When we’re looking at older pieces – Victoriana or Edwardian gas lamps, perhaps, or early Americana lamps created to burn oil or kerosene – you will want to decide whether you’re shopping for a purely decorative object, or whether you want a lamp that will be functional.

This amusing cherub table lamp of mine, for example, was originally an oil lamp but it’s been discretely converted to use electricity with a tiny low-wattage bulb at top under the glass chimney, and the electrical cord running down inside, totally hidden until it emerges at the base.  If it’s your intention to convert an oil lamp to use electricity, there are plenty of lamp kits on the market to make it easy – your biggest challenge,  in most of these DIY projects, will be to figure out how to conceal the cord.
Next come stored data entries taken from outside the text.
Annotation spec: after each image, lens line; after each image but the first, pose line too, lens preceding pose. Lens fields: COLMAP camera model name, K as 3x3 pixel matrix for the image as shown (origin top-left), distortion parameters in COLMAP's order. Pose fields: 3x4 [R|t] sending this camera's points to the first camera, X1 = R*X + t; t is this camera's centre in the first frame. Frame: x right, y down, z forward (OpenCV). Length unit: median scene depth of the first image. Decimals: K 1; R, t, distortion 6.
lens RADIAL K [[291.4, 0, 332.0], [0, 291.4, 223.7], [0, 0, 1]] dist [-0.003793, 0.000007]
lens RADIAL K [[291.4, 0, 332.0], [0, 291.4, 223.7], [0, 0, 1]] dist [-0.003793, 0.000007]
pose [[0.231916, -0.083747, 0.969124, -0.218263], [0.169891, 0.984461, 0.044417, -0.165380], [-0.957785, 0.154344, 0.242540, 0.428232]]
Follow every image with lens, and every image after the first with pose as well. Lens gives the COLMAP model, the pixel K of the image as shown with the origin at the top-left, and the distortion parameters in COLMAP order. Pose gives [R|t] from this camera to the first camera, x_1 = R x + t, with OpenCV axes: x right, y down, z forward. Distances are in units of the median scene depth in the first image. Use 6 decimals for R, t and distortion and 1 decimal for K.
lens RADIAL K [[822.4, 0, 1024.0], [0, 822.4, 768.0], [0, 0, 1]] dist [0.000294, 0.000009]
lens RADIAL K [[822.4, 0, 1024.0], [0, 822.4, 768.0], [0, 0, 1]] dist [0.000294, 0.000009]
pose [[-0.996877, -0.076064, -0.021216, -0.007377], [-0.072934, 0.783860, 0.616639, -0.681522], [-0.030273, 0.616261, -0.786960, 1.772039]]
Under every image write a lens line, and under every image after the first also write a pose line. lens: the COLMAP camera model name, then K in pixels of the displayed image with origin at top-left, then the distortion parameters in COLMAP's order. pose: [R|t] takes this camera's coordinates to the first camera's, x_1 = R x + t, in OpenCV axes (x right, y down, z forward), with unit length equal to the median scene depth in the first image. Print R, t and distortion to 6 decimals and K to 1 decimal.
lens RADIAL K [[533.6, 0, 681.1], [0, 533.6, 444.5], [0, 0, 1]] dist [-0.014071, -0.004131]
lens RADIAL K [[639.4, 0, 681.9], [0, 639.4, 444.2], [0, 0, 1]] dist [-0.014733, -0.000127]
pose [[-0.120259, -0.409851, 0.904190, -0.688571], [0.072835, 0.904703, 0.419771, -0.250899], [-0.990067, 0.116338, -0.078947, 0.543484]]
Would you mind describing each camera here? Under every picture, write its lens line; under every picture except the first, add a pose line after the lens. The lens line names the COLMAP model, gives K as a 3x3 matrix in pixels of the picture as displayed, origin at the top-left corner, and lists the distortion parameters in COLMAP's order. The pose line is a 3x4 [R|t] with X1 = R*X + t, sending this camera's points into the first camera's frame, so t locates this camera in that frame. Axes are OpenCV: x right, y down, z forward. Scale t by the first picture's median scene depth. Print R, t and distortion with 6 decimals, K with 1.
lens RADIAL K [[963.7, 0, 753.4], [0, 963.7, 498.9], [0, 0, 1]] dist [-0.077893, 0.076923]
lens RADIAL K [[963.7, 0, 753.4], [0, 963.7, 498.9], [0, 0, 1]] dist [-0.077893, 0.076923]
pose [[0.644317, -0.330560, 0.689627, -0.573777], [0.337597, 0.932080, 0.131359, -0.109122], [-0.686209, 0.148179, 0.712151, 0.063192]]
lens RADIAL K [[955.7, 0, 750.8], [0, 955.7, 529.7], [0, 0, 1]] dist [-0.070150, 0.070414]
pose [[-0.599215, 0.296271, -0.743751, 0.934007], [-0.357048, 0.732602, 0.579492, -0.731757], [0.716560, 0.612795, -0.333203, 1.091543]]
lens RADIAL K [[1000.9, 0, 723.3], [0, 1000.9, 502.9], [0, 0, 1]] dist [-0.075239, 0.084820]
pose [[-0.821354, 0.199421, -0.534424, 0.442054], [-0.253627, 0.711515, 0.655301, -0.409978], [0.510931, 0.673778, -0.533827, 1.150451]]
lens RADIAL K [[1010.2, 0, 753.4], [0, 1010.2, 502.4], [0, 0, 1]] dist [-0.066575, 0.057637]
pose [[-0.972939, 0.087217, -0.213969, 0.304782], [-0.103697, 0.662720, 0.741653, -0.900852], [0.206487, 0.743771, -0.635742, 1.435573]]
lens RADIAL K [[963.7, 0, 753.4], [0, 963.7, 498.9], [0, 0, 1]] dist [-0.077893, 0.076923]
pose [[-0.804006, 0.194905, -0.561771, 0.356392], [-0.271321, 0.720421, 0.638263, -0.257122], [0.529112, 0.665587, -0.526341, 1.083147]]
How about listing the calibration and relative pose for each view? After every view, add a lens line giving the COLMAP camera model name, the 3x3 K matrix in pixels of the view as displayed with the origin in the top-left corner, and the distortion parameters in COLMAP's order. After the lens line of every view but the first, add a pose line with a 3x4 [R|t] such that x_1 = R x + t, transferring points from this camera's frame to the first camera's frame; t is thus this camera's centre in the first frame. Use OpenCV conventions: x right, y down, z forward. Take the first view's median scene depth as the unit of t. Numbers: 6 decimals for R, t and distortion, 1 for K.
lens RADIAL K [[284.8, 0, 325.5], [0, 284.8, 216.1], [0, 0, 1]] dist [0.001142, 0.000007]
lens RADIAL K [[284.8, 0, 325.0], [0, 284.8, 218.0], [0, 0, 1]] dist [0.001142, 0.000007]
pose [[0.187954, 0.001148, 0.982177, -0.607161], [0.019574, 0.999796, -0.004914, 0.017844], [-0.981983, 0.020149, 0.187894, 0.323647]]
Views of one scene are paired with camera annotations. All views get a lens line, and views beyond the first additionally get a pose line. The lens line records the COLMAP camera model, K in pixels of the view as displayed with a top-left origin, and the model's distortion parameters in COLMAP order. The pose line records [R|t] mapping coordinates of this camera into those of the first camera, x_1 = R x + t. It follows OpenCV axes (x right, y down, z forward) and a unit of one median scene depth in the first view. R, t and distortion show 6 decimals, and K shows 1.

When you’re shopping for an antique lamp, take great care to check the glass shade or chimney for damage. Obviously, the glass is most often where damage to an antique lamp will turn up, too, as being the  most fragile part.  Scorches on the glass (for an old lamp that’s seen many years of use) are common, and not a big deal – most will clean off with care, and those blackening areas that can’t be removed will simply add character and authenticity. It’s the tiny almost-invisible cracks in the glass you’ll need to watch out for – very carefull run your fingertip lightly around the shade on the rim, to feel for cracks too small to see.  Hairline cracks and small chips may not affect the beauty of the piece, but they can compromise the strength of the shade and it can be incredibly difficult to find a good match for a replacement.